Cuban civil disobedience campaign

Yo No Coopero Con La Dictadura campaign logos.

Yo No Coopero Con La Dictadura (I Do Not Cooperate with the Dictatorship) is a civil disobedience campaign by Cuban political opposition.

The campaign was launched by political prisoners Juan Carlos Herrera Acosta Jorge Luis García Pérez and Jose Daniel Ferrer in 2005. Activists in Cuba carry out street protests, processions, and fasts as part of this initiative. In 2007, the American political group Cuban Democratic Directorate supported an effort to boycott elections in Cuba called "No a la Farsa Electoral" (No to the Electoral Farce).

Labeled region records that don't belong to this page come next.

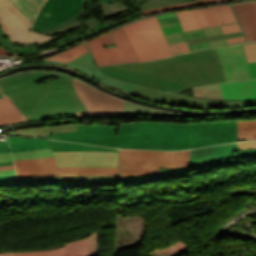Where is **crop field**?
I'll return each mask as SVG.
<instances>
[{
    "instance_id": "8a807250",
    "label": "crop field",
    "mask_w": 256,
    "mask_h": 256,
    "mask_svg": "<svg viewBox=\"0 0 256 256\" xmlns=\"http://www.w3.org/2000/svg\"><path fill=\"white\" fill-rule=\"evenodd\" d=\"M119 148L180 150L237 141L236 121L178 124L136 122L119 126L117 137L60 139Z\"/></svg>"
},
{
    "instance_id": "ac0d7876",
    "label": "crop field",
    "mask_w": 256,
    "mask_h": 256,
    "mask_svg": "<svg viewBox=\"0 0 256 256\" xmlns=\"http://www.w3.org/2000/svg\"><path fill=\"white\" fill-rule=\"evenodd\" d=\"M101 69L115 77L170 91L227 81L216 48L158 61L117 64Z\"/></svg>"
},
{
    "instance_id": "34b2d1b8",
    "label": "crop field",
    "mask_w": 256,
    "mask_h": 256,
    "mask_svg": "<svg viewBox=\"0 0 256 256\" xmlns=\"http://www.w3.org/2000/svg\"><path fill=\"white\" fill-rule=\"evenodd\" d=\"M121 176L160 175L159 168L190 167L189 150L150 151L119 149Z\"/></svg>"
},
{
    "instance_id": "412701ff",
    "label": "crop field",
    "mask_w": 256,
    "mask_h": 256,
    "mask_svg": "<svg viewBox=\"0 0 256 256\" xmlns=\"http://www.w3.org/2000/svg\"><path fill=\"white\" fill-rule=\"evenodd\" d=\"M140 61L172 56L155 17L122 27Z\"/></svg>"
},
{
    "instance_id": "f4fd0767",
    "label": "crop field",
    "mask_w": 256,
    "mask_h": 256,
    "mask_svg": "<svg viewBox=\"0 0 256 256\" xmlns=\"http://www.w3.org/2000/svg\"><path fill=\"white\" fill-rule=\"evenodd\" d=\"M116 47L105 49L113 44L109 33H105L86 42L98 65L105 66L121 62L139 61L122 28L110 31Z\"/></svg>"
},
{
    "instance_id": "dd49c442",
    "label": "crop field",
    "mask_w": 256,
    "mask_h": 256,
    "mask_svg": "<svg viewBox=\"0 0 256 256\" xmlns=\"http://www.w3.org/2000/svg\"><path fill=\"white\" fill-rule=\"evenodd\" d=\"M6 94L18 108L71 104L59 80L39 86L33 82Z\"/></svg>"
},
{
    "instance_id": "e52e79f7",
    "label": "crop field",
    "mask_w": 256,
    "mask_h": 256,
    "mask_svg": "<svg viewBox=\"0 0 256 256\" xmlns=\"http://www.w3.org/2000/svg\"><path fill=\"white\" fill-rule=\"evenodd\" d=\"M17 177L47 175H118V168L56 167L53 157L15 161Z\"/></svg>"
},
{
    "instance_id": "d8731c3e",
    "label": "crop field",
    "mask_w": 256,
    "mask_h": 256,
    "mask_svg": "<svg viewBox=\"0 0 256 256\" xmlns=\"http://www.w3.org/2000/svg\"><path fill=\"white\" fill-rule=\"evenodd\" d=\"M0 26L9 39L17 43H43L56 38L31 32L32 22L23 16L9 0H0Z\"/></svg>"
},
{
    "instance_id": "5a996713",
    "label": "crop field",
    "mask_w": 256,
    "mask_h": 256,
    "mask_svg": "<svg viewBox=\"0 0 256 256\" xmlns=\"http://www.w3.org/2000/svg\"><path fill=\"white\" fill-rule=\"evenodd\" d=\"M72 81L77 96L88 110L77 112L78 116H124L123 100L106 95L74 78Z\"/></svg>"
},
{
    "instance_id": "3316defc",
    "label": "crop field",
    "mask_w": 256,
    "mask_h": 256,
    "mask_svg": "<svg viewBox=\"0 0 256 256\" xmlns=\"http://www.w3.org/2000/svg\"><path fill=\"white\" fill-rule=\"evenodd\" d=\"M176 14L183 31L238 22L230 4L185 10Z\"/></svg>"
},
{
    "instance_id": "28ad6ade",
    "label": "crop field",
    "mask_w": 256,
    "mask_h": 256,
    "mask_svg": "<svg viewBox=\"0 0 256 256\" xmlns=\"http://www.w3.org/2000/svg\"><path fill=\"white\" fill-rule=\"evenodd\" d=\"M125 92L131 93L136 96H140L153 101L181 105L195 109H207V108H233V107H246L256 106V101L250 102H236V103H217L208 102L195 99H189L182 96H178L171 93H165L151 88L131 84L126 82Z\"/></svg>"
},
{
    "instance_id": "d1516ede",
    "label": "crop field",
    "mask_w": 256,
    "mask_h": 256,
    "mask_svg": "<svg viewBox=\"0 0 256 256\" xmlns=\"http://www.w3.org/2000/svg\"><path fill=\"white\" fill-rule=\"evenodd\" d=\"M17 185L51 186L61 185L64 187H94L121 185L119 176H47L17 178Z\"/></svg>"
},
{
    "instance_id": "22f410ed",
    "label": "crop field",
    "mask_w": 256,
    "mask_h": 256,
    "mask_svg": "<svg viewBox=\"0 0 256 256\" xmlns=\"http://www.w3.org/2000/svg\"><path fill=\"white\" fill-rule=\"evenodd\" d=\"M57 166L118 167L117 152H53Z\"/></svg>"
},
{
    "instance_id": "cbeb9de0",
    "label": "crop field",
    "mask_w": 256,
    "mask_h": 256,
    "mask_svg": "<svg viewBox=\"0 0 256 256\" xmlns=\"http://www.w3.org/2000/svg\"><path fill=\"white\" fill-rule=\"evenodd\" d=\"M83 0H47L35 23L50 25L63 22L80 12Z\"/></svg>"
},
{
    "instance_id": "5142ce71",
    "label": "crop field",
    "mask_w": 256,
    "mask_h": 256,
    "mask_svg": "<svg viewBox=\"0 0 256 256\" xmlns=\"http://www.w3.org/2000/svg\"><path fill=\"white\" fill-rule=\"evenodd\" d=\"M217 49L228 81L251 78L241 44Z\"/></svg>"
},
{
    "instance_id": "d9b57169",
    "label": "crop field",
    "mask_w": 256,
    "mask_h": 256,
    "mask_svg": "<svg viewBox=\"0 0 256 256\" xmlns=\"http://www.w3.org/2000/svg\"><path fill=\"white\" fill-rule=\"evenodd\" d=\"M85 6H86V0H84V3H83L80 14L73 17L72 19L64 22V23L51 25V26H38V25L34 24L33 31H36V32H39V33H42V34L53 35L55 33L68 31L71 28H75V27H78L80 25L86 24L90 31L94 32L95 34H98V33H101V32H103V31H105L109 28H112L114 26H117L121 23H124V22L128 21L127 19H125L123 21H120V22H117L115 24L104 27L101 20L100 19L97 20L96 17L94 16V14H93L88 20L81 23L78 19L82 17Z\"/></svg>"
},
{
    "instance_id": "733c2abd",
    "label": "crop field",
    "mask_w": 256,
    "mask_h": 256,
    "mask_svg": "<svg viewBox=\"0 0 256 256\" xmlns=\"http://www.w3.org/2000/svg\"><path fill=\"white\" fill-rule=\"evenodd\" d=\"M156 17L173 56L191 51L175 13Z\"/></svg>"
},
{
    "instance_id": "4a817a6b",
    "label": "crop field",
    "mask_w": 256,
    "mask_h": 256,
    "mask_svg": "<svg viewBox=\"0 0 256 256\" xmlns=\"http://www.w3.org/2000/svg\"><path fill=\"white\" fill-rule=\"evenodd\" d=\"M3 133L8 135L47 136L52 133L77 131L76 124H64L44 127L43 122L20 124L2 127Z\"/></svg>"
},
{
    "instance_id": "bc2a9ffb",
    "label": "crop field",
    "mask_w": 256,
    "mask_h": 256,
    "mask_svg": "<svg viewBox=\"0 0 256 256\" xmlns=\"http://www.w3.org/2000/svg\"><path fill=\"white\" fill-rule=\"evenodd\" d=\"M246 41H256V0L231 4Z\"/></svg>"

The campaign, utilizes the slogan "I do want change", and is articulated in six fundamental points: "I do not repudiate, I do not assist, I do not snitch, I do not follow, I do not cooperate, and I do not repress." Furthermore, as a symbolic gesture of non-cooperation with the Cuban regime, members of the organization cross their arms over their chests.

Multiple Cuban-American artists, such as Lissette Álvarez, Willy Chirino, Jon Secada, Paquito D'Rivera, Boncó Quiñongo, and Amaury Gutiérrez have declared their support for the campaign.